第一部分 抗血管新生治療對於廣泛性﹝advanced﹞HCC治療之研究

HCC腫瘤細胞及其周圍的間質細胞﹝stroma cells﹞會過度表現多種促進血管增生的因子﹝pro-angiogenic factors﹞,包括vascular endothelial growth factor (VEGF), basic fibroblast growth factor (bFGF), 以及matrix metalloproteinases等。這些因子曾被發現與腫瘤細胞的高惡性度,以及腫瘤造成的肝門靜脈栓塞及腫瘤包膜侵犯﹝capsular invasion﹞相關。此外,在肝硬化及HCC的病患血清中也可以偵測到促進血管增生因子的增加。因此,可以想像HCC病患體內的環境處於適合血管新生的狀態,而抗血管新生治療則可望控制HCC的生長。

Thalidomide 在1950年代的歐洲被當作孕婦的鎮靜劑及止吐劑使用,但很快就因為其致畸胎之嚴重毒性﹝會造成海豹肢等﹞禁止使用。D’Amato等學者最早使用corneal micropocket assay證實thalidomide對於由VEGF及bFGF導致的血管新生現象有抑制作用。thalidomide在惡性疾病的可能療效最早則是在多發性骨髓瘤﹝multiple myeloma﹞及與人類免疫不全病毒感染相關的Kaposi’s sarcoma病患中發現。也有一些初步研究顯示thalidomide對於HCC 可能也有療效。

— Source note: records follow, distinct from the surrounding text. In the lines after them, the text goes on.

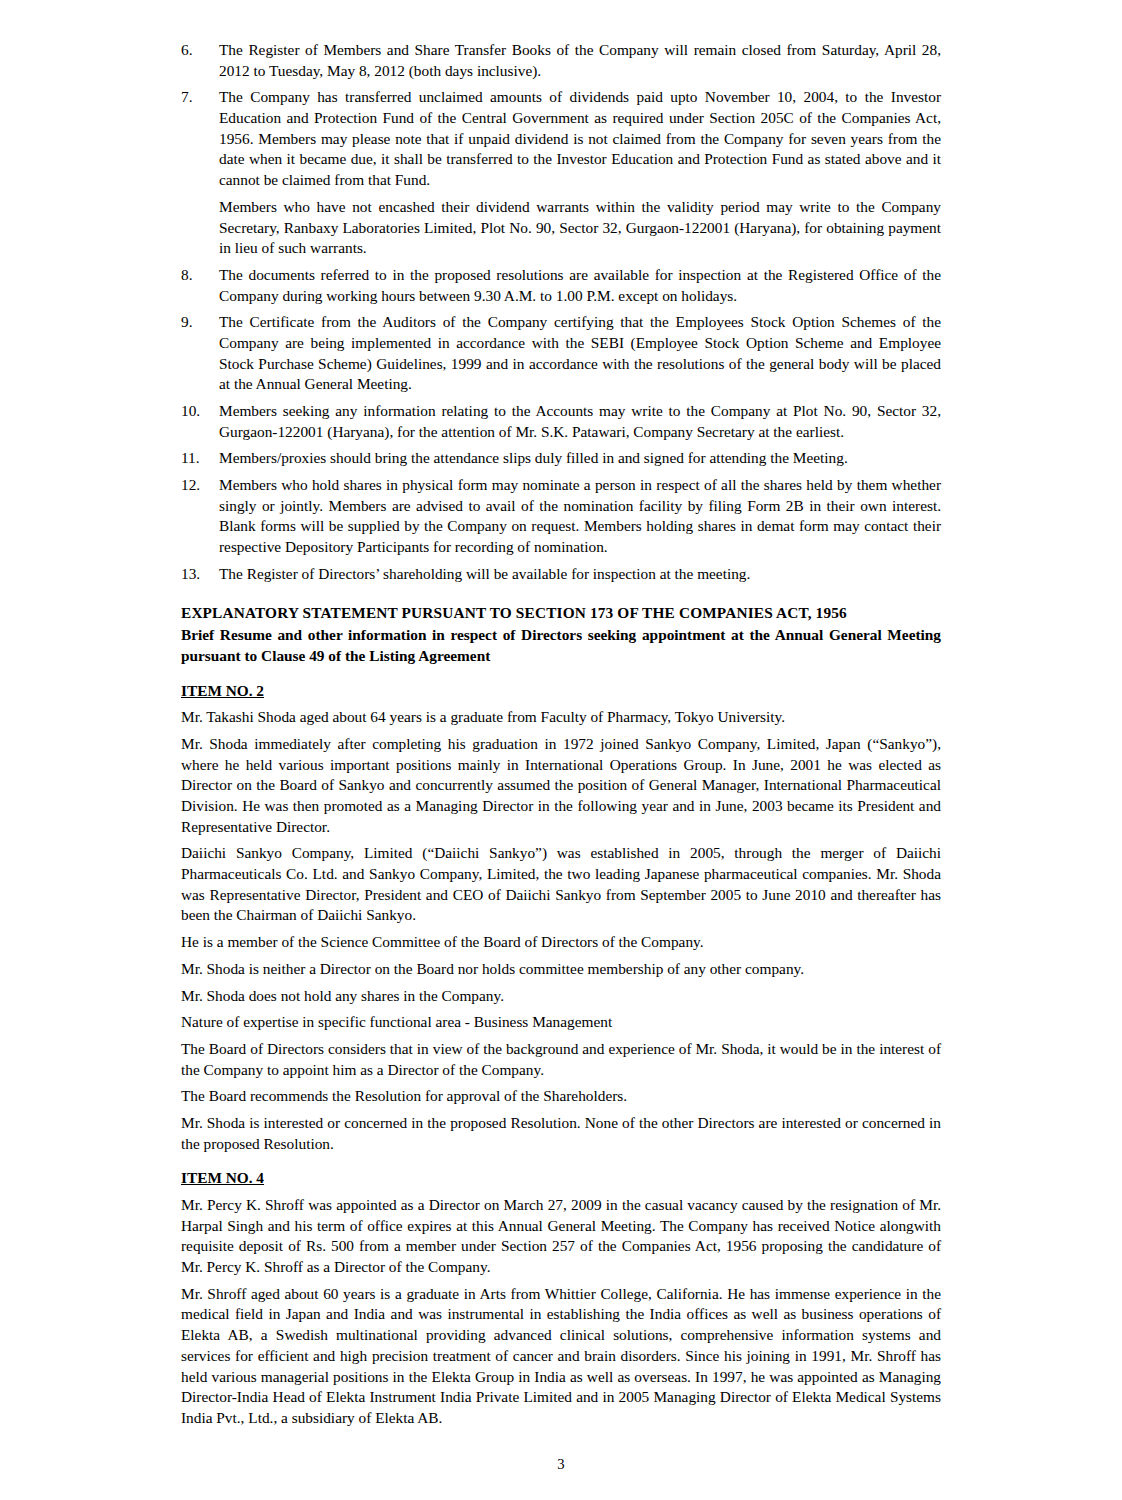The Register of Members and Share Transfer Books of the Company will remain closed from Saturday, April 28, 2012 to Tuesday, May 8, 2012 (both days inclusive).
The Company has transferred unclaimed amounts of dividends paid upto November 10, 2004, to the Investor Education and Protection Fund of the Central Government as required under Section 205C of the Companies Act, 1956. Members may please note that if unpaid dividend is not claimed from the Company for seven years from the date when it became due, it shall be transferred to the Investor Education and Protection Fund as stated above and it cannot be claimed from that Fund.
Members who have not encashed their dividend warrants within the validity period may write to the Company Secretary, Ranbaxy Laboratories Limited, Plot No. 90, Sector 32, Gurgaon-122001 (Haryana), for obtaining payment in lieu of such warrants.
The documents referred to in the proposed resolutions are available for inspection at the Registered Office of the Company during working hours between 9.30 A.M. to 1.00 P.M. except on holidays.
The Certificate from the Auditors of the Company certifying that the Employees Stock Option Schemes of the Company are being implemented in accordance with the SEBI (Employee Stock Option Scheme and Employee Stock Purchase Scheme) Guidelines, 1999 and in accordance with the resolutions of the general body will be placed at the Annual General Meeting.
Members seeking any information relating to the Accounts may write to the Company at Plot No. 90, Sector 32, Gurgaon-122001 (Haryana), for the attention of Mr. S.K. Patawari, Company Secretary at the earliest.
Members/proxies should bring the attendance slips duly filled in and signed for attending the Meeting.
Members who hold shares in physical form may nominate a person in respect of all the shares held by them whether singly or jointly. Members are advised to avail of the nomination facility by filing Form 2B in their own interest. Blank forms will be supplied by the Company on request. Members holding shares in demat form may contact their respective Depository Participants for recording of nomination.
The Register of Directors’ shareholding will be available for inspection at the meeting.
EXPLANATORY STATEMENT PURSUANT TO SECTION 173 OF THE COMPANIES ACT, 1956
Brief Resume and other information in respect of Directors seeking appointment at the Annual General Meeting pursuant to Clause 49 of the Listing Agreement
ITEM NO. 2
Mr. Takashi Shoda aged about 64 years is a graduate from Faculty of Pharmacy, Tokyo University.
Mr. Shoda immediately after completing his graduation in 1972 joined Sankyo Company, Limited, Japan (“Sankyo”), where he held various important positions mainly in International Operations Group. In June, 2001 he was elected as Director on the Board of Sankyo and concurrently assumed the position of General Manager, International Pharmaceutical Division. He was then promoted as a Managing Director in the following year and in June, 2003 became its President and Representative Director.
Daiichi Sankyo Company, Limited (“Daiichi Sankyo”) was established in 2005, through the merger of Daiichi Pharmaceuticals Co. Ltd. and Sankyo Company, Limited, the two leading Japanese pharmaceutical companies. Mr. Shoda was Representative Director, President and CEO of Daiichi Sankyo from September 2005 to June 2010 and thereafter has been the Chairman of Daiichi Sankyo.
He is a member of the Science Committee of the Board of Directors of the Company.
Mr. Shoda is neither a Director on the Board nor holds committee membership of any other company.
Mr. Shoda does not hold any shares in the Company.
Nature of expertise in specific functional area - Business Management
The Board of Directors considers that in view of the background and experience of Mr. Shoda, it would be in the interest of the Company to appoint him as a Director of the Company.
The Board recommends the Resolution for approval of the Shareholders.
Mr. Shoda is interested or concerned in the proposed Resolution. None of the other Directors are interested or concerned in the proposed Resolution.
ITEM NO. 4
Mr. Percy K. Shroff was appointed as a Director on March 27, 2009 in the casual vacancy caused by the resignation of Mr. Harpal Singh and his term of office expires at this Annual General Meeting. The Company has received Notice alongwith requisite deposit of Rs. 500 from a member under Section 257 of the Companies Act, 1956 proposing the candidature of Mr. Percy K. Shroff as a Director of the Company.
Mr. Shroff aged about 60 years is a graduate in Arts from Whittier College, California. He has immense experience in the medical field in Japan and India and was instrumental in establishing the India offices as well as business operations of Elekta AB, a Swedish multinational providing advanced clinical solutions, comprehensive information systems and services for efficient and high precision treatment of cancer and brain disorders. Since his joining in 1991, Mr. Shroff has held various managerial positions in the Elekta Group in India as well as overseas. In 1997, he was appointed as Managing Director-India Head of Elekta Instrument India Private Limited and in 2005 Managing Director of Elekta Medical Systems India Pvt., Ltd., a subsidiary of Elekta AB.
3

我們首先對於無法手術根除也無法進行血管栓塞治療的廣泛性HCC病患進行了一個compassionate treatment計畫以評估thalidomide的可能療效。Thalidomide的起始劑量是每天口服200 mg,如果沒有明顯的副作用則會將劑量逐漸提高﹝每次提高100 mg﹞至最高劑量每天600 mg。在接受治療的68位病患中有63位可評估thalidomide之療效。根據WHO 療效指標,有一位病患得到完全緩解,三位部分緩解,整體緩解率為6.3 % (95% 信賴區間. 0 to 12.5%)。持續緩解的時間分別為50+, 24.6, 11.6+ 及 8.7+ 星期。這四位病患血液中胎兒蛋白(alpha-fetoprotein,a-FP)含量均明顯降低。在另外42位治療前a-FP升高的病患中,有6位 a-FP數值在接受治療之後下降50%以上。因此總共有10位HCC病患對thalidomide治療產生反應。所有68位病患的整體存活中位數為18.7星期﹝95%信賴區間11.8 至25.6星期﹞,一年存活率為27.6%。10位接受thalidomide治療有反應的病患,其整體存活中位數為62.4星期﹝95%信賴區間31.2 至93.6星期﹞。所有產生反應的病患,其使用thalidomide的劑量均在每天300 mg或以下。此一處方劑量的thalidomide 一般而言副作用均在可接受範圍內:分別有16位,6位及0位病患發生grade 2、3、4的毒性。因此我們認為低劑量﹝200-300 mg per day﹞thalidomide對於少部分廣泛性HCC 病患確實可以產生控制腫瘤的效果。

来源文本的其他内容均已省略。